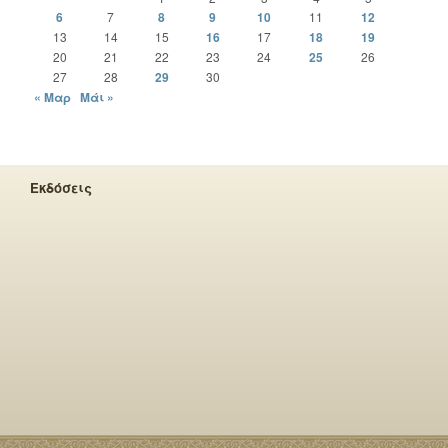
6
7
8
9
10
11
12
13
14
15
16
17
18
19
20
21
22
23
24
25
26
27
28
29
30
« Μαρ
Μάι »
Εκδόσεις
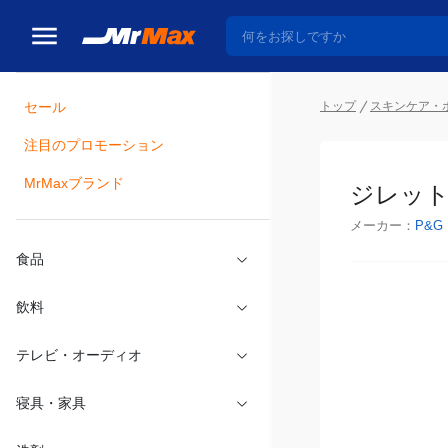
セール
トップ
スキンケア・
注目のプロモーション
瓶詰
MrMaxブランド
ジレット
メーカー：
P&G
食品
飲料
テレビ・オーディオ
寝具・家具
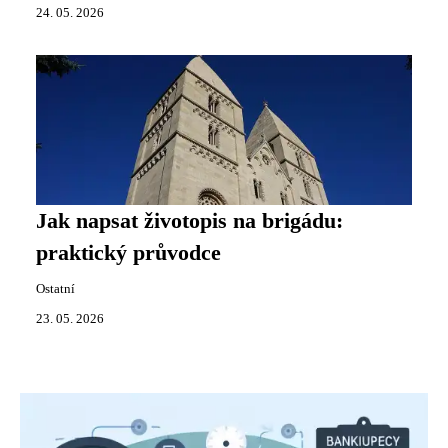
24. 05. 2026
Jak napsat životopis na brigádu:
praktický průvodce
Ostatní
23. 05. 2026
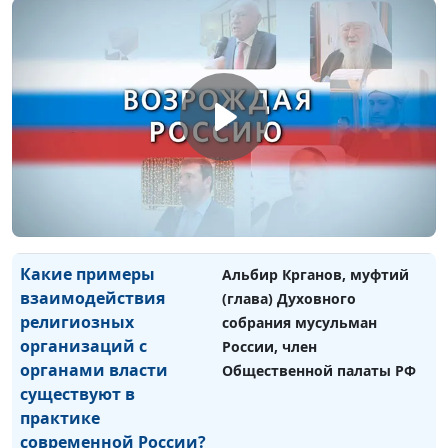
национальной политики и
межрегиональных связей
города Москвы, начальник
Управления по связям с
религиозными
организациями
Как межрелигиозное
Альбир Крганов, муфтий
сотрудничество
(глава) Духовного собрания
проявляется в
мусульман России, член
социальной сфере?
Общественной палаты РФ
Какие примеры
Альбир Крганов, муфтий
взаимодействия
(глава) Духовного
религиозных
собрания мусульман
организаций с
России, член
органами власти
Общественной палаты РФ
существуют в
практике
современной России?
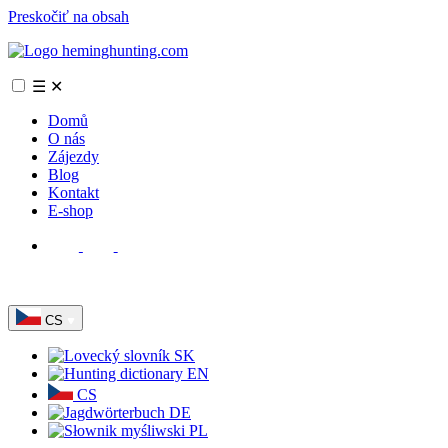
Preskočiť na obsah
☰
✕
Domů
O nás
Zájezdy
Blog
Kontakt
E-shop
CS
SK
EN
CS
DE
PL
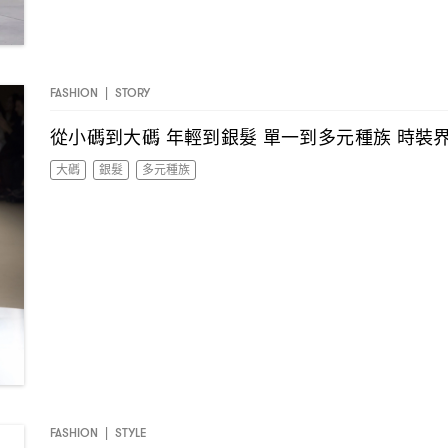
FASHION
|
STORY
從小碼到大碼
年輕到銀髮
單一到多元種族
時裝
大碼
銀髮
多元種族
FASHION
|
STYLE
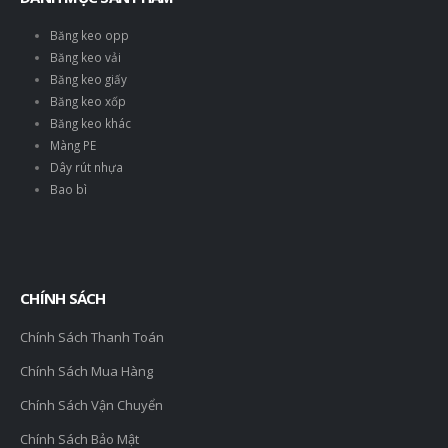
Băng keo opp
Băng keo vải
Băng keo giấy
Băng keo xốp
Băng keo khác
Màng PE
Dây rút nhựa
Bao bì
CHÍNH SÁCH
Chính Sách Thanh Toán
Chính Sách Mua Hàng
Chính Sách Vận Chuyển
Chính Sách Bảo Mật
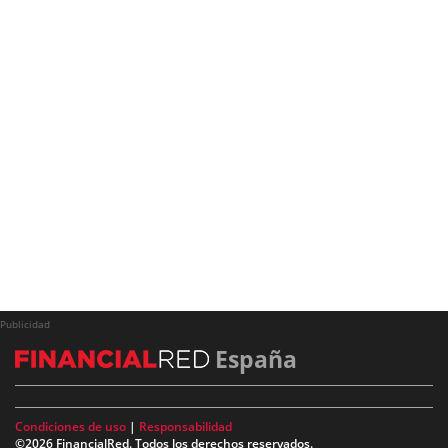
Publicidad
España
Condiciones de uso
|
Responsabilidad
©2026 FinancialRed. Todos los derechos reservados.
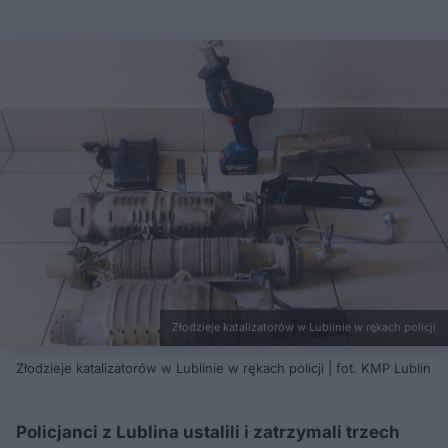
Złodzieje katalizatorów w Lublinie w rękach policji
Złodzieje katalizatorów w Lublinie w rękach policji | fot. KMP Lublin
Policjanci z Lublina ustalili i zatrzymali trzech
--*--
Rewrite the text of all the entries above with "FASHION" replaced by "MODE" and everything else left unchanged, omitting the pictures.

* _Written solution_
6
7
8
9
10
11
12
13
14
15
16
17
18
19
20
21
22
23
24
25
26
27
28
29
30
« Μαρ
Μάι »
Εκδόσεις
セール
トップ
スキンケア・
注目のプロモーション
瓶詰
MrMaxブランド
ジレット
メーカー：
P&G
食品
飲料
テレビ・オーディオ
寝具・家具
24. 05. 2026
Jak napsat životopis na brigádu:
praktický průvodce
Ostatní
23. 05. 2026
национальной политики и
межрегиональных связей
города Москвы, начальник
Управления по связям с
религиозными
организациями
Как межрелигиозное
Альбир Крганов, муфтий
сотрудничество
(глава) Духовного собрания
проявляется в
мусульман России, член
социальной сфере?
Общественной палаты РФ
Какие примеры
Альбир Крганов, муфтий
взаимодействия
(глава) Духовного
религиозных
собрания мусульман
организаций с
России, член
органами власти
Общественной палаты РФ
существуют в
практике
современной России?
Preskočiť na obsah
☰
✕
Domů
O nás
Zájezdy
Blog
Kontakt
E-shop
CS
SK
EN
CS
DE
PL
MODE
|
STORY
從小碼到大碼
年輕到銀髮
單一到多元種族
時裝
大碼
銀髮
多元種族
MODE
|
STYLE
Băng keo opp
Băng keo vải
Băng keo giấy
Băng keo xốp
Băng keo khác
Màng PE
Dây rút nhựa
Bao bì
CHÍNH SÁCH
Chính Sách Thanh Toán
Chính Sách Mua Hàng
Chính Sách Vận Chuyển
Chính Sách Bảo Mật
Publicidad
España
Condiciones de uso
|
Responsabilidad
©2026 FinancialRed. Todos los derechos reservados.
Złodzieje katalizatorów w Lublinie w rękach policji
Złodzieje katalizatorów w Lublinie w rękach policji | fot. KMP Lublin
Policjanci z Lublina ustalili i zatrzymali trzech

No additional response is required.